Stereotypes and role models typically begin to be forged starting with early childhood. In their fight against gender stereotypes and traditional roles of men and women, the Sodermalm district of Stockholm has recently taken quite a radical new step: to foster the equality between the sexes, it funded the Egalia pre-school for children up to six years of age, which completely bans words like ‘him’ or ‘her’ as well as gender stereotyping games. Instead of calling the kids boys and girls, the teachers use the term ‘friends’. Toys and books are carefully chosen to avoid contact with stereotypes and even the dolls are gender neutral. Instead, nearly all the books also deal with single parenthood, homosexuality or child adoption, like the story about two childless male giraffes who find an abandoned crocodile egg and adopt it.
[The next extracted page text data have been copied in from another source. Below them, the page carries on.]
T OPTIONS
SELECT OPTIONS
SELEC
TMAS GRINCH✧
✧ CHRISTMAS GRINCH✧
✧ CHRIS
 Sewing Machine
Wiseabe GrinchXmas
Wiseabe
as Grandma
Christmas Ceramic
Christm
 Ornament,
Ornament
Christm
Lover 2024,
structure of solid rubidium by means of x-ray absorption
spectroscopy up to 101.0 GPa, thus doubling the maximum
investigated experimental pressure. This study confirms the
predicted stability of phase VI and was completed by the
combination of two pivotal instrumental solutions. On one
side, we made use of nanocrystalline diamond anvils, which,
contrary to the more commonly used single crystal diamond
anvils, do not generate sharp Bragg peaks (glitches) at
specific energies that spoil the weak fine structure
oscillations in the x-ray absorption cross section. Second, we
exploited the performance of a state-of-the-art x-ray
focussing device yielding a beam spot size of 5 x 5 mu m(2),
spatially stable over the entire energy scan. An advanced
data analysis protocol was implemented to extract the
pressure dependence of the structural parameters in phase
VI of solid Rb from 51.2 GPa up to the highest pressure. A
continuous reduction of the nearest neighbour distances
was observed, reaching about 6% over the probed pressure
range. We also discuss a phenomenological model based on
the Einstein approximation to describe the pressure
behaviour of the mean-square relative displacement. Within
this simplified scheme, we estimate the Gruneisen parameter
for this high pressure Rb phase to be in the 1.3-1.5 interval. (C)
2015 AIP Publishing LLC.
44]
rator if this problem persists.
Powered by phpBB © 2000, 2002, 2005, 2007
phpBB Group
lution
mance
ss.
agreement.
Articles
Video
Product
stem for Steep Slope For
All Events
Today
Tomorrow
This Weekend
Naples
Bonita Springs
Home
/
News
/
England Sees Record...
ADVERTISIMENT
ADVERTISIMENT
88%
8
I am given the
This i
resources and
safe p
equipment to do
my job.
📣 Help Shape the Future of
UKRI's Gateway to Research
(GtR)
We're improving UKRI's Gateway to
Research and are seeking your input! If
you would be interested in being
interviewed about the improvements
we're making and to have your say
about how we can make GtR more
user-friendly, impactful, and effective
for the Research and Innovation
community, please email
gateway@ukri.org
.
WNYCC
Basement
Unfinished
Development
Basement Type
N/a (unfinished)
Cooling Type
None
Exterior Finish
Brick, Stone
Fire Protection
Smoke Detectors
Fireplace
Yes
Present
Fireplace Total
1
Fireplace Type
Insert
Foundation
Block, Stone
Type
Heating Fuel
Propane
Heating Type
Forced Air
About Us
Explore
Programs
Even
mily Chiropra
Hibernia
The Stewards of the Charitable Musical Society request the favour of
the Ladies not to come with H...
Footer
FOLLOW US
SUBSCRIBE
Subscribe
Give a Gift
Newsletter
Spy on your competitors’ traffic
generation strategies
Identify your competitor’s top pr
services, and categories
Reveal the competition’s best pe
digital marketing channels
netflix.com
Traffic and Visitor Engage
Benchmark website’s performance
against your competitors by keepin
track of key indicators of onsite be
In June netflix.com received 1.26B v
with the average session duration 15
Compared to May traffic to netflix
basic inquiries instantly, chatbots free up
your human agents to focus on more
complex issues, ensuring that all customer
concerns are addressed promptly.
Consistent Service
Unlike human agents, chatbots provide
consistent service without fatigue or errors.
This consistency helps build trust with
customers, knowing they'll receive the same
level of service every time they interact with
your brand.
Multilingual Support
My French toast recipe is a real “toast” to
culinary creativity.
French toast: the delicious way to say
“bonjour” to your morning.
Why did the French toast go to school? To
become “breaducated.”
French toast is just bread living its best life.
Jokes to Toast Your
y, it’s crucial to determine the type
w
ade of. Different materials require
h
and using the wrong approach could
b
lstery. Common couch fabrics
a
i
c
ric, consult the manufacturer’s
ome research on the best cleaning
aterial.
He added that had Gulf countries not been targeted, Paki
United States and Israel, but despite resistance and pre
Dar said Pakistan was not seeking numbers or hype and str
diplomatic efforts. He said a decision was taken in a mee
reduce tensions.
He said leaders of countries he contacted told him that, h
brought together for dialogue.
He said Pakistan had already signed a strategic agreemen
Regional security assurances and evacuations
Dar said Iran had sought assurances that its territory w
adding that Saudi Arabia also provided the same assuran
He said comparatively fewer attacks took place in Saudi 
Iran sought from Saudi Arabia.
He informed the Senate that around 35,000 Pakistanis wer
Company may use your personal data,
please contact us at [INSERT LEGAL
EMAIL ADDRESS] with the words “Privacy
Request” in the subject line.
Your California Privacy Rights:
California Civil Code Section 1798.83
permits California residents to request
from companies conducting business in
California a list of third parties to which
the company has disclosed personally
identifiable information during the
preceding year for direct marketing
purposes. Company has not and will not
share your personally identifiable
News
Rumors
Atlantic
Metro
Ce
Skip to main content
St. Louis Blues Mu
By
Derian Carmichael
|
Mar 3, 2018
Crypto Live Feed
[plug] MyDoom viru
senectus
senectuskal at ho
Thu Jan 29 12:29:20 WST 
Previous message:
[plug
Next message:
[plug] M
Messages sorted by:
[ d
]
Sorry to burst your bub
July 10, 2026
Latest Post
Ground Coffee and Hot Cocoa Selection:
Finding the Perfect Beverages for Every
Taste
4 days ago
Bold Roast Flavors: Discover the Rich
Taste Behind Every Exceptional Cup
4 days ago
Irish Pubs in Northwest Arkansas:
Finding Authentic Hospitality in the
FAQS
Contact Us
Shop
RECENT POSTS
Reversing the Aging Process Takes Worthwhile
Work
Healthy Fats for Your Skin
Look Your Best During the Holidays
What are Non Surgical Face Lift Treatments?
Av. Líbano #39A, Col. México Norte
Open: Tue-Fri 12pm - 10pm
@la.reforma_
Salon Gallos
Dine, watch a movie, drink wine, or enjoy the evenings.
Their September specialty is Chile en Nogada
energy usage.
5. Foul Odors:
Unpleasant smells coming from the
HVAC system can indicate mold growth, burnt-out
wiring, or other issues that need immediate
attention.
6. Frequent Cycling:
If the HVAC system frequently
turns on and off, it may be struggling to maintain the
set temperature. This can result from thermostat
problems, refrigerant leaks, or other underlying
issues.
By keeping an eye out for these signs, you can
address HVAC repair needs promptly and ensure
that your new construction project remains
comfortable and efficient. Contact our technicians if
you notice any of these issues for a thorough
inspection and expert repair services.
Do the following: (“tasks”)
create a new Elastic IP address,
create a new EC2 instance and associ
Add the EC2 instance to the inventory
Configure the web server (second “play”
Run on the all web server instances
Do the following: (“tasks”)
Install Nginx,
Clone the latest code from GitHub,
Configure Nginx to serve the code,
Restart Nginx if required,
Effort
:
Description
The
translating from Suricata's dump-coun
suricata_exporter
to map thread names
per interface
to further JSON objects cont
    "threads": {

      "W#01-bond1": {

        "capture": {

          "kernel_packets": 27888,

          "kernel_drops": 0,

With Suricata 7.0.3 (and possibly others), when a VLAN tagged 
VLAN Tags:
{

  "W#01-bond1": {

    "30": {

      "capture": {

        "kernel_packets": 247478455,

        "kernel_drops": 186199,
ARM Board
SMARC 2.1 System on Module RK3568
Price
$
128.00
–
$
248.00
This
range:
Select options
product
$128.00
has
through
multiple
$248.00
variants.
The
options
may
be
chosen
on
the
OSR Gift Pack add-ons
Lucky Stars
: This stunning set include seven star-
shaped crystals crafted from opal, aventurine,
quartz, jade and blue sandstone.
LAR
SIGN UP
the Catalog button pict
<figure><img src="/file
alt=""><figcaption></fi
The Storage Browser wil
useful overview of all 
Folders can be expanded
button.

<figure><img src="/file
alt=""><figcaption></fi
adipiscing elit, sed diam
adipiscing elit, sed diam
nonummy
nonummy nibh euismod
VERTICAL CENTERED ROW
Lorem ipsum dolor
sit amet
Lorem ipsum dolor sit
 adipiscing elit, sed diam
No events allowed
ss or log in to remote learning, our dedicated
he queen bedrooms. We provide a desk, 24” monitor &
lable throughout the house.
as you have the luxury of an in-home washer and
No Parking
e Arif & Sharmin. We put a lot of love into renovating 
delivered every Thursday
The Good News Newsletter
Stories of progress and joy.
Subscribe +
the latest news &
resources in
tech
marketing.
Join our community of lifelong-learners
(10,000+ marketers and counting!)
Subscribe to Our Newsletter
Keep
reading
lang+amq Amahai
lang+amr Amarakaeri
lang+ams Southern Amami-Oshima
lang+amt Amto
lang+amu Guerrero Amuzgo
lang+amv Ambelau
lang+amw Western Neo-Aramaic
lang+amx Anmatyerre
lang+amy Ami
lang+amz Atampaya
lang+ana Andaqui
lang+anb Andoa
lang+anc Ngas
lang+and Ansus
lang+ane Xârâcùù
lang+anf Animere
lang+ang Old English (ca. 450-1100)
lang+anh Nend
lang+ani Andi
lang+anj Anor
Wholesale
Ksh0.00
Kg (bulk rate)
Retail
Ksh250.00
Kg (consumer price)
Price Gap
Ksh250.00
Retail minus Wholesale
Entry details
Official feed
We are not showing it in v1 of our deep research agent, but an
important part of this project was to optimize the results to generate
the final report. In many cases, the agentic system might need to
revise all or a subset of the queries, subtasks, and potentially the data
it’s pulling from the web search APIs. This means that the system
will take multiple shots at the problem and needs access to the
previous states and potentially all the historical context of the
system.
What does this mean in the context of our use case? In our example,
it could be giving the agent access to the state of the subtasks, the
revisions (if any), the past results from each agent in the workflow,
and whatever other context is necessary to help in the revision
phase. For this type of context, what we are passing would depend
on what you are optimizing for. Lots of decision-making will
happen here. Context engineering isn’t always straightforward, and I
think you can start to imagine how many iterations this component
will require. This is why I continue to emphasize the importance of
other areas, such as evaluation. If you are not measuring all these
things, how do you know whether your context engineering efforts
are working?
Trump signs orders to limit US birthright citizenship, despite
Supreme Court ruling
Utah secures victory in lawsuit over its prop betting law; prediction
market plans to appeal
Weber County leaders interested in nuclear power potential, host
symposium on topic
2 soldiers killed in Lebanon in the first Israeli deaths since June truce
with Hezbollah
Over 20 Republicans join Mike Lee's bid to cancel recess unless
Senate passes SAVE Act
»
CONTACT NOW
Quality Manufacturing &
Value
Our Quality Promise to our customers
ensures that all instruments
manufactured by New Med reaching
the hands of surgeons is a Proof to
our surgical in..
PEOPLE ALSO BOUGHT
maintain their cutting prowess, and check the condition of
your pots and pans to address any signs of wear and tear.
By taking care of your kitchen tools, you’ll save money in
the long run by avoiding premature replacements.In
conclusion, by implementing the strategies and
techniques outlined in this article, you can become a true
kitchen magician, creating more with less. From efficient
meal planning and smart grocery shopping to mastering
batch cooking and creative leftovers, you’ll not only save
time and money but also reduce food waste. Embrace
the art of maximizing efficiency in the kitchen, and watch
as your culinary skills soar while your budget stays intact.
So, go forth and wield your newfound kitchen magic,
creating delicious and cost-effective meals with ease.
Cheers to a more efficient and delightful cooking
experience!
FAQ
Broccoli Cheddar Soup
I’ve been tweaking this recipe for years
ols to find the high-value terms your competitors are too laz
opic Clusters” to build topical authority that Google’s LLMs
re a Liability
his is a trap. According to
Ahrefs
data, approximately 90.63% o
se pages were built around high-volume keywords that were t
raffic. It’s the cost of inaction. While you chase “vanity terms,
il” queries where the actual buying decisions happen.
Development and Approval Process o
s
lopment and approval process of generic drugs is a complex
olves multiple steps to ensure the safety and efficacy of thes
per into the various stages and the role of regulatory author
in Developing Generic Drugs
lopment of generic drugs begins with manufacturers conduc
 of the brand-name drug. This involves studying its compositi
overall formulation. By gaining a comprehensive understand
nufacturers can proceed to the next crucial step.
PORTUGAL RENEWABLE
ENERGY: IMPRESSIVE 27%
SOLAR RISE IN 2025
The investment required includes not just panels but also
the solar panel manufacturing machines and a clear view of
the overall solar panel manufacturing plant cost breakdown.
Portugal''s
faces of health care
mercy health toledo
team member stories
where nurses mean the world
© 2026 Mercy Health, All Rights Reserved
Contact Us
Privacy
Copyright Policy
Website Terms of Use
This approach aims at broadening the assumptions about family life in favour of more diverse models. Above all, the children learn to consider different gender identities and lifestyles to be just as usual as traditional ones. Traditional fairy tales like Snow White or Cinderella are banned due to stereotyping content. The LEGO bricks are placed directly next to the kitchen so that the children won’t create mental barriers between cooking and constructing. Girls and boys, sorry: all kinds of friends play together with all the toys and when a conflict arises over the question who should play for instance ‘the mum’, the teachers will simply suggest to have more than one mum. Doubtlessly, the Egalia pre-school uses one of the most particular and drastic ways of teaching children to become open-minded and to prevent them from getting trapped in gender stereotypes. It is at the same time an effective way to improve the awareness for diversity in a very crucial state of life, while it might be a bit too strict in the way it delivers on its mission. And then: Who will help the children bridge the gap of in-school experiences and perceived out-of-school reality?
A step in the exact opposite direction has been taken by the Crown Woods College in Greenwich, London: Here, the children are separated into groups according to their performance. All pupils wear a school uniform with a tie in different colours marking the membership of the three divisions of the school. The very good and promising pupils wear purple, the less successful red and blue respectively. What worsens the stigmatisation are physical divides on the school premises. Buildings and schoolyards are divided by fences, and even the eating times differ for each of the groups! Needless to say that such discrimination leads to self-fulfilling prophecies as a result of internalised stereotype, and a class society in which pupils from one division don’t want to be in touch with the ‘others’. Diversity experts will recognise this dangerous dynamics from Jane Elliot’s famous “blue-eyed” experiment, first carried out in the late 1960s, when she successfully divided a third grade class according to eye colour and created aggression and eroding performance within hours. Just like her blue-eyed children started to tease their (former) brown-eyed friends, the pupils wearing purple ties in Greenwich today tease their blue and red wearing (former) friends.
How would the Swedish Egalia teachers approach such a situation? And why can’t we learn from history and apply (and develop) common sense in those who are our future?